Rappaport Research Institute and Faculty of Medicine, The Rappaport Faculty of Medicine Technion-IIT, Technion Integrative Cancer Center (TICC), Technion-Israel Institute of Technology, Bat-Galim, 3109610, Haifa, Israel.
Cell Mol Life Sci. 2021 Apr;78(7):3141-3158. doi: 10.1007/s00018-020-03731-4. Epub 2021 Jan 28.
Regulation of the differentiated identity requires active and continued supervision. Inability to maintain the differentiated state is a hallmark of aging and aging-related disease. To maintain cellular identity, a network of nuclear regulators is devoted to silencing previous and non-relevant gene programs. This network involves transcription factors, epigenetic regulators, and the localization of silent genes to heterochromatin. Together, identity supervisors mold and maintain the unique nuclear environment of the differentiated cell. This review describes recent discoveries regarding mechanisms and regulators that supervise the differentiated identity and protect from de-differentiation, tumorigenesis, and attenuate forced somatic cell reprograming. The review focuses on mechanisms involved in H3K9me3-decorated heterochromatin and the importance of nuclear lamins in cell identity. We outline how the biophysical properties of these factors are involved in self-compartmentalization of heterochromatin and cell identity. Finally, we discuss the relevance of these regulators to aging and age-related disease.
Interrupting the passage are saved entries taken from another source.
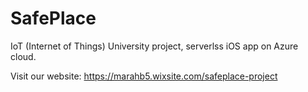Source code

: # SafePlace
IoT (Internet of Things) University project, serverlss iOS app on Azure cloud.


Visit our website: https://marahb5.wixsite.com/safeplace-project
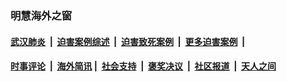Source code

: 
### 明慧海外之窗

####  [武汉肺炎](indexes/365.md?t=03092100) &nbsp;|&nbsp;  [迫害案例综述](indexes/328.md?t=03092100) &nbsp;|&nbsp; [迫害致死案例](indexes/277.md?t=03092100)  &nbsp;|&nbsp; [更多迫害案例](indexes/81.md?t=03092100)  &nbsp;|&nbsp; 
####  [时事评论](indexes/19.md?t=03092100) &nbsp;|&nbsp; [海外简讯](indexes/245.md?t=03092100)&nbsp;|&nbsp;  [社会支持](indexes/140.md?t=03092100) &nbsp;|&nbsp; [褒奖决议](indexes/282.md?t=03092100) &nbsp;|&nbsp; [社区报道](indexes/91.md?t=03092100)  &nbsp;|&nbsp; [天人之间](indexes/78.md?t=03092100) 

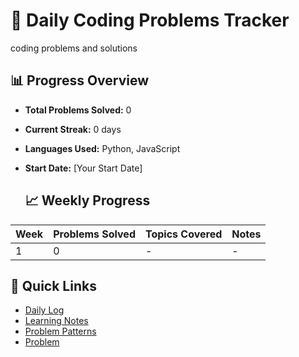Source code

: # 🚀 Daily Coding Problems Tracker

coding problems and solutions

## 📊 Progress Overview
- **Total Problems Solved:** 0
- **Current Streak:** 0 days
- **Languages Used:** Python, JavaScript
- **Start Date:** [Your Start Date]

  ## 📈 Weekly Progress
| Week | Problems Solved | Topics Covered | Notes |
|------|----------------|----------------|-------|
| 1    | 0              | -              | -     |




## 🔗 Quick Links
- [Daily Log](./progress/daily-log.md)
- [Learning Notes](./notes/learning-log.md)
- [Problem Patterns](./notes/patterns.md)
- [Problem ](.Problems)

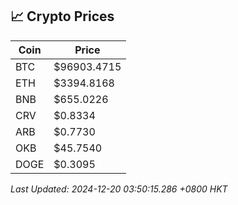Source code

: ## 📈 Crypto Prices

| Coin | Price |
| ---- | ----- |
| BTC | $96903.4715 |
| ETH | $3394.8168 |
| BNB | $655.0226 |
| CRV | $0.8334 |
| ARB | $0.7730 |
| OKB | $45.7540 |
| DOGE | $0.3095 |

_Last Updated: 2024-12-20 03:50:15.286 +0800 HKT_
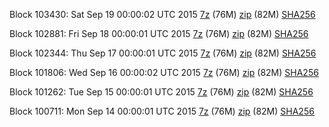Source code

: Block 103430: Sat Sep 19 00:00:02 UTC 2015 [7z](https://transfer.sh/zPG2U/bootstrap.dat.20150919.7z) (76M) [zip](https://transfer.sh/EIolk/bootstrap.dat.20150919.zip) (82M) [SHA256](https://transfer.sh/xeJ7b/sha256.txt)

Block 102881: Fri Sep 18 00:00:01 UTC 2015 [7z](https://transfer.sh/1Ln38/bootstrap.dat.20150918.7z) (76M) [zip](https://transfer.sh/1g3UfH/bootstrap.dat.20150918.zip) (82M) [SHA256](https://transfer.sh/1dhSwC/sha256.txt)

Block 102344: Thu Sep 17 00:00:01 UTC 2015 [7z](https://transfer.sh/shELg/bootstrap.dat.20150917.7z) (76M) [zip](https://transfer.sh/F3YlA/bootstrap.dat.20150917.zip) (82M) [SHA256](https://transfer.sh/18pQyk/sha256.txt)

Block 101806: Wed Sep 16 00:00:02 UTC 2015 [7z](https://transfer.sh/qejXX/bootstrap.dat.20150916.7z) (76M) [zip](https://transfer.sh/URUjI/bootstrap.dat.20150916.zip) (82M) [SHA256](https://transfer.sh/edPHF/sha256.txt)

Block 101262: Tue Sep 15 00:00:01 UTC 2015 [7z](https://transfer.sh/oFxsf/bootstrap.dat.20150915.7z) (76M) [zip](https://transfer.sh/7YQHl/bootstrap.dat.20150915.zip) (82M) [SHA256](https://transfer.sh/9joCK/sha256.txt)

Block 100711: Mon Sep 14 00:00:01 UTC 2015 [7z](https://transfer.sh/CF9Z2/bootstrap.dat.20150914.7z) (76M) [zip](https://transfer.sh/1f3JyB/bootstrap.dat.20150914.zip) (82M) [SHA256](https://transfer.sh/KIjar/sha256.txt)
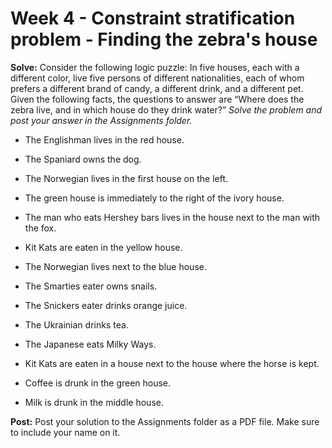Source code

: # Week 4 - Constraint stratification problem - Finding the zebra's house

**Solve:** Consider the following logic puzzle: In five houses, each with a different color, live five persons of different nationalities, each of whom prefers a different brand of candy, a different drink, and a different pet. Given the following facts, the questions to answer are “Where does the zebra live, and in which house do they drink water?”  _Solve the problem and post your answer in the Assignments folder._

- The Englishman lives in the red house.

- The Spaniard owns the dog.

- The Norwegian lives in the first house on the left.

- The green house is immediately to the right of the ivory house.

- The man who eats Hershey bars lives in the house next to the man with the fox.

- Kit Kats are eaten in the yellow house.

- The Norwegian lives next to the blue house.

- The Smarties eater owns snails.

- The Snickers eater drinks orange juice.

- The Ukrainian drinks tea.

- The Japanese eats Milky Ways.

- Kit Kats are eaten in a house next to the house where the horse is kept.

- Coffee is drunk in the green house.

- Milk is drunk in the middle house.

**Post:** Post your solution to the Assignments folder as a PDF file.  Make sure to include your name on it.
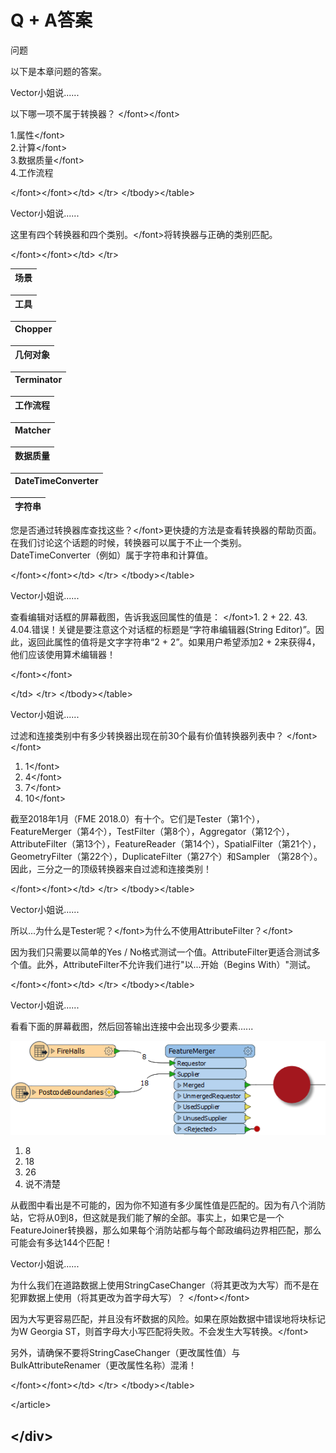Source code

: # Q + A答案

 问题

以下是本章问题的答案。

 Vector小姐说......

以下哪一项不属于转换器？ &lt;/font&gt;&lt;/font&gt;  
  
1.属性&lt;/font&gt;  
2.计算&lt;/font&gt;  
3.数据质量&lt;/font&gt;  
4.工作流程

&lt;/font&gt;&lt;/font&gt;&lt;/td&gt; &lt;/tr&gt; &lt;/tbody&gt;&lt;/table&gt;

 Vector小姐说......

这里有四个转换器和四个类别。&lt;/font&gt;将转换器与正确的类别匹配。

&lt;/font&gt;&lt;/font&gt;&lt;/td&gt; &lt;/tr&gt;

| 场景 |
| :--- |


| 工具 |
| :--- |


| Chopper |
| :--- |


| 几何对象 |
| :--- |


| Terminator |
| :--- |


| 工作流程 |
| :--- |


| Matcher |
| :--- |


| 数据质量 |
| :--- |


| DateTimeConverter |
| :--- |


| 字符串 |
| :--- |


您是否通过转换器库查找这些？&lt;/font&gt;更快捷的方法是查看转换器的帮助页面。在我们讨论这个话题的时候，转换器可以属于不止一个类别。DateTimeConverter（例如）属于字符串和计算值。

&lt;/font&gt;&lt;/font&gt;&lt;/td&gt; &lt;/tr&gt; &lt;/tbody&gt;&lt;/table&gt;

 Vector小姐说......

查看编辑对话框的屏幕截图，告诉我返回属性的值是： &lt;/font&gt;1. 2 + 22. 43. 4.04.错误！关键是要注意这个对话框的标题是“字符串编辑器\(String Editor\)”。因此，返回此属性的值将是文字字符串“2 + 2”。如果用户希望添加2 + 2来获得4，他们应该使用算术编辑器！

&lt;/font&gt;&lt;/font&gt;  
  
   
  
  
  
  
  
  
&lt;/td&gt; &lt;/tr&gt; &lt;/tbody&gt;&lt;/table&gt;

 Vector小姐说......

过滤和连接类别中有多少转换器出现在前30个最有价值转换器列表中？ &lt;/font&gt;&lt;/font&gt;  
  
1. 1&lt;/font&gt;  
2. 4&lt;/font&gt;  
3. 7&lt;/font&gt;  
4. 10&lt;/font&gt;  
  
截至2018年1月（FME 2018.0）有十个。它们是Tester（第1个），FeatureMerger（第4个），TestFilter（第8个），Aggregator（第12个），AttributeFilter（第13个），FeatureReader（第14个），SpatialFilter（第21个），GeometryFilter（第22个），DuplicateFilter（第27个）和Sampler （第28个）。因此，三分之一的顶级转换器来自过滤和连接类别！

&lt;/font&gt;&lt;/font&gt;&lt;/td&gt; &lt;/tr&gt; &lt;/tbody&gt;&lt;/table&gt;

 Vector小姐说......

所以...为什么是Tester呢？&lt;/font&gt;为什么不使用AttributeFilter？&lt;/font&gt;  
  
因为我们只需要以简单的Yes / No格式测试一个值。AttributeFilter更适合测试多个值。此外，AttributeFilter不允许我们进行"以...开始（Begins With）"测试。

&lt;/font&gt;&lt;/font&gt;&lt;/td&gt; &lt;/tr&gt; &lt;/tbody&gt;&lt;/table&gt;

 Vector小姐说......

 看看下面的屏幕截图，然后回答输出连接中会出现多少要素......  
  
[![](../../.gitbook/assets/img4.061.featuremergerquestion.png)](https://github.com/safesoftware/FMETraining/blob/Desktop-Basic-2018/DesktopBasic4Transformers/Images/Img4.061.FeatureMergerQuestion.png)  
  
 1. 8  
2. 18  
3. 26  
4. 说不清楚  
  
从截图中看出是不可能的，因为你不知道有多少属性值是匹配的。因为有八个消防站，它将从0到8，但这就是我们能了解的全部。事实上，如果它是一个FeatureJoiner转换器，那么如果每个消防站都与每个邮政编码边界相匹配，那么可能会有多达144个匹配！

 Vector小姐说......

为什么我们在道路数据上使用StringCaseChanger（将其更改为大写）而不是在犯罪数据上使用（将其更改为首字母大写）？ &lt;/font&gt;&lt;/font&gt;  
  
因为大写更容易匹配，并且没有坏数据的风险。如果在原始数据中错误地将块标记为W Georgia ST，则首字母大小写匹配将失败。不会发生大写转换。&lt;/font&gt;  
  
另外，请确保不要将StringCaseChanger（更改属性值）与BulkAttributeRenamer（更改属性名称）混淆！

&lt;/font&gt;&lt;/font&gt;&lt;/td&gt; &lt;/tr&gt; &lt;/tbody&gt;&lt;/table&gt;

 &lt;/article&gt;

## &lt;/div&gt;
调控分化状态需要积极且持续的监督。无法维持分化状态是衰老和与衰老相关疾病的标志。为了维持细胞身份,一个核调控网络致力于沉默先前的和不相关的基因程序。该网络涉及转录因子、表观遗传调控因子,以及将沉默基因定位到异染色质。这些身份监督者共同塑造和维持分化细胞的独特核环境。这篇综述描述了关于监督分化状态的机制和调节因子的最新发现,这些机制和调节因子可以防止去分化、肿瘤发生,并减弱强制体细胞重编程。综述重点介绍了 H3K9me3 修饰的异染色质和核纤层蛋白在细胞身份中的重要性涉及的机制。我们概述了这些因素的物理特性如何参与异染色质和细胞身份的自我分隔。最后,我们讨论了这些调节因子与衰老和与衰老相关疾病的相关性。